Para Raimundo, esse modelo, que comparou ao dos Estados Unidos — “mais um fantasma“, atirou Rocha — só servirá para entregar mais verbas aos privados: “A proposta da IL é dar o golpe final ao SNS.” Mais uma vez, defendeu, os liberais querem ver o Estado a ser um “passador de cheques para o privado”. Houve ainda uma troca de acusações sobre as associações de um e outro aos outros partidos: o líder comunista disse que a IL não lhe “perdoa” ter afastado do poder “a sua fonte de inspiração” (o Governo PSD/CDS); o líder liberal respondeu-lhe afastando-se dessa direita e acusando-o de ter aprovado Orçamentos socialistas.

O debate acabaria com uma pergunta igual para os dois, recém-líderes que sucedem a antecessores carismáticos (João Cotrim Figueiredo e Jerónimo de Sousa), sobre se as respetivas lideranças estarão em avaliação nas próximas eleições. Curiosamente, uma questão a que também conseguiram responder mostrando as diferenças ideológicas: para um liberal, disse Rocha, a concorrência é uma coisa positiva e faz com que se esforce para ser melhor líder — e “obviamente que as lideranças vão a votos“, e a IL que vai a votos está “preparada para governar”.

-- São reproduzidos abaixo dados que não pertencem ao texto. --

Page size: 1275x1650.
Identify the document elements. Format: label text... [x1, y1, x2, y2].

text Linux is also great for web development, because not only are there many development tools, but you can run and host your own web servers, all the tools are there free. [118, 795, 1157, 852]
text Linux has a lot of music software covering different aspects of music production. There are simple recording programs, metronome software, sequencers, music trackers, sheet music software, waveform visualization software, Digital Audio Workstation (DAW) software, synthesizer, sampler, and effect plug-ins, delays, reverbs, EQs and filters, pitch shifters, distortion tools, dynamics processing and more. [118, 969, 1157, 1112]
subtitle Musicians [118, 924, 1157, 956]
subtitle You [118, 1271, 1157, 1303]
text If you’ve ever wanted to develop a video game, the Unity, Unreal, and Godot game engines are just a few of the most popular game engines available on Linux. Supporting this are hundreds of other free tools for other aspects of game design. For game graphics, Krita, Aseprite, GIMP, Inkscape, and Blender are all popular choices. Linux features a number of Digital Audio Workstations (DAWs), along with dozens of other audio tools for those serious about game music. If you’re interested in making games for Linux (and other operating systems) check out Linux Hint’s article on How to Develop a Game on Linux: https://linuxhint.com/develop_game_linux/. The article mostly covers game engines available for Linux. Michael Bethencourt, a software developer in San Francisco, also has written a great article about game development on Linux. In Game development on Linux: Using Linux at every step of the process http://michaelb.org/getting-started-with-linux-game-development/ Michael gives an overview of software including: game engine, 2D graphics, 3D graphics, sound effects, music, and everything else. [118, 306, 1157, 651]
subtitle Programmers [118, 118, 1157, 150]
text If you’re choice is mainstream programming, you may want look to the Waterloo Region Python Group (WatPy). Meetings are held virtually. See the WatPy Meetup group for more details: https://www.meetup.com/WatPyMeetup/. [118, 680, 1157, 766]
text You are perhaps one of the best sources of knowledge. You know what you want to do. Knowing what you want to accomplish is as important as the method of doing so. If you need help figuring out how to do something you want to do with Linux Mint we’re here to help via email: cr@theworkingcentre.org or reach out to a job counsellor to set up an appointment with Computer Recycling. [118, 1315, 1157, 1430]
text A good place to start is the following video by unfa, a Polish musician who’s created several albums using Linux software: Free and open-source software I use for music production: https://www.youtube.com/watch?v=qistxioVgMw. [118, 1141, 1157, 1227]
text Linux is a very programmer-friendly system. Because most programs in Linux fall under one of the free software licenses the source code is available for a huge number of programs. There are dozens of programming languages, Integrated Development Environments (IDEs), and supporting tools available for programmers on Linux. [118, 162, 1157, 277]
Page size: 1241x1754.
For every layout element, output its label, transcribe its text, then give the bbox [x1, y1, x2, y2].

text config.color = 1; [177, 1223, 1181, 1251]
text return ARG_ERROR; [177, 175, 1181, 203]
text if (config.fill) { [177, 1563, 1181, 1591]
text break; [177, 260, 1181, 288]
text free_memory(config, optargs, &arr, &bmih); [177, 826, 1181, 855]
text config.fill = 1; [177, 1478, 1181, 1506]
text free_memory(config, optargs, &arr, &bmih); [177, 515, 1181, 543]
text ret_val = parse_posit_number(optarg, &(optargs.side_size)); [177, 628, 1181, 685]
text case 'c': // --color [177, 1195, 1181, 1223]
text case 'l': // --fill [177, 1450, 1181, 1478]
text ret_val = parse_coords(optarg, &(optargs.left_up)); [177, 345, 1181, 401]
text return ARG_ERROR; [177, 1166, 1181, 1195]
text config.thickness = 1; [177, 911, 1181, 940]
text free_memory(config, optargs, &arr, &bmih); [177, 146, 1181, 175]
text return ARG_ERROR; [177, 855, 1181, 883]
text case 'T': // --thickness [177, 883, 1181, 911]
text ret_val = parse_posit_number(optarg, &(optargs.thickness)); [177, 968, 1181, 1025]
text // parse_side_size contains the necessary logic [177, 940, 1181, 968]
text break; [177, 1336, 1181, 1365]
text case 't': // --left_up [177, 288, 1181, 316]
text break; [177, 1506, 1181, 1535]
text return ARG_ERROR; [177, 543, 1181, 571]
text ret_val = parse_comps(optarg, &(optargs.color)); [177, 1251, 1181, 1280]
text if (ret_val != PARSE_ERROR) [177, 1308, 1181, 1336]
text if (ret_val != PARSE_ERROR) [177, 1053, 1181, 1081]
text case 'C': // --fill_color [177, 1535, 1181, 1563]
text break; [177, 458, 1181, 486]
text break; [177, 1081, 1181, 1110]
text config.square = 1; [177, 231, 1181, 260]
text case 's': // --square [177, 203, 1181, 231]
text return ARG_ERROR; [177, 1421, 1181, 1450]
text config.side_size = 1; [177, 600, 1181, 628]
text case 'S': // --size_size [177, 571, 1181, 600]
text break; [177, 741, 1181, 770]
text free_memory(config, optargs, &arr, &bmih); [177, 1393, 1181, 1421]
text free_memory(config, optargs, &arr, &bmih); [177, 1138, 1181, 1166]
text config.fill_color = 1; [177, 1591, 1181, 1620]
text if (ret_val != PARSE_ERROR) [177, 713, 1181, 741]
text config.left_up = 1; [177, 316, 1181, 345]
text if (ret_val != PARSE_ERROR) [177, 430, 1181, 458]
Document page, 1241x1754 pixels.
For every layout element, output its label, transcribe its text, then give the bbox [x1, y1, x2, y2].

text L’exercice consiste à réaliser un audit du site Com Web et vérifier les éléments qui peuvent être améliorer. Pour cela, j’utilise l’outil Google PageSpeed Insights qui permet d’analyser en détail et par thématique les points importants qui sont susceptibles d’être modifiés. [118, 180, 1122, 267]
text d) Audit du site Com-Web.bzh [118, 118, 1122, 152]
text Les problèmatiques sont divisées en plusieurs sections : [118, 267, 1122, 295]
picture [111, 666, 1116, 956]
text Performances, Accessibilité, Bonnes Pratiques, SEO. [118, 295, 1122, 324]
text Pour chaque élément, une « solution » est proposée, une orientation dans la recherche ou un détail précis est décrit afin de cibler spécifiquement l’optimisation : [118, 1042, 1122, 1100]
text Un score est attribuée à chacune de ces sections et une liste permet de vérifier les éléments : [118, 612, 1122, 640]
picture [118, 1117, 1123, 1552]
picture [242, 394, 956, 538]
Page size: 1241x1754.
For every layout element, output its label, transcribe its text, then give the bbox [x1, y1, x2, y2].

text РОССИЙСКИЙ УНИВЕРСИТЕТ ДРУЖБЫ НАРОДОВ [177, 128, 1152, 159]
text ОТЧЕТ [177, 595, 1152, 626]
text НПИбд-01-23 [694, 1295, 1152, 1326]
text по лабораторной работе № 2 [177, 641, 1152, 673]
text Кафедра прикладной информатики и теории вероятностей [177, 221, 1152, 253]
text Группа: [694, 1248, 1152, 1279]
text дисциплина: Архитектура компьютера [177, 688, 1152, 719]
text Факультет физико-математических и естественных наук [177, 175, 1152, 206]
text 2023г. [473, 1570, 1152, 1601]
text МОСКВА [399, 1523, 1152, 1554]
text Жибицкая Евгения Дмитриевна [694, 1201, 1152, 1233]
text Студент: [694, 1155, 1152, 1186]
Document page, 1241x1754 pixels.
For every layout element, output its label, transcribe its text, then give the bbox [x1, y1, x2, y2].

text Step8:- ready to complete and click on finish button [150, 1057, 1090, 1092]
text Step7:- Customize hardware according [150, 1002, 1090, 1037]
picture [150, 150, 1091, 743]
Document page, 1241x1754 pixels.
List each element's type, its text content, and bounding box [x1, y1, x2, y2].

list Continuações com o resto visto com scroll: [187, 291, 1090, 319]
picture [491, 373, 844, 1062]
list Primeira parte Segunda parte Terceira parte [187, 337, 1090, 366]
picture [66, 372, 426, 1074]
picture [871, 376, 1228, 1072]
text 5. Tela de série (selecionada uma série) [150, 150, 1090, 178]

Ora para um comunista o que interessa é principalmente o trabalho do coletivo — por isso mesmo, defendeu que o que importa não é “como é que o Paulo Raimundo se vai safar“. E rematou com mais um sinal de que a solução poderá estar nas “maiorias que se formem” depois das eleições de dia 10 de março — “Lá estaremos com mais força para condicionar os caminhos de futuro”.

O diálogo mais revelador

Rui Rocha: A IL acredita que é possível subir salários pelo crescimento económico e não por decreto e este aumento de 15% generalizado que o PCP propõe tinha como consequência a ruína de pequenas e médias empresas.

Paulo Raimundo: Não necessariamente.

Rui Rocha: Vamos admitir que uma empresa decide aumentar um trabalhador nos tais 15%, ganha hoje 1300 euros, abaixo do salário médio.

Paulo Raimundo: Olhe que isso já não é mau…

Rui Rocha: Passaria a ganhar 1495 euros. O custo desse aumento são 221 euros por mês, para o trabalhador vão 122 euros e para o Estado 118 euros, praticamente metade. E pergunto a Paulo Raimundo se acha isto justo porque é uma das razões, para além do fraco crescimento económico, pelas quais as pessoas emigram para a Alemanha e para a Holanda.

Paulo Raimundo: Há uma diferença considerável porque temos três milhões de trabalhadores que ganham até mil euros de salário bruto por mês, mais de metade de toda a mão de obra.

Rui Rocha: O PCP aprovou seis orçamentos ao PS.

Paulo Raimundo: Eu sei que o senhor deputado não nos perdoa…

Rui Rocha: A IL nunca esteve no poder nem influenciou o poder. Não perdoo, não… pela estagnação do país…

Paulo Raimundo: Não nos perdoa o facto de termos arredado o governo do PSD e do CDS, de termos afastado da gestão do país aquilo que é a fonte de inspiração do seu programa, que é a troika.

Rui Rocha: Não tenho nada a ver com o PSD e com o CDS, nem sequer quis ir com eles na coligação por isso veja como estou distante. É pela estagnação do país…

Paulo Raimundo: [Fonte de inspiração] que é a troika… Só que é 10 vezes a multiplicar o projeto da troika.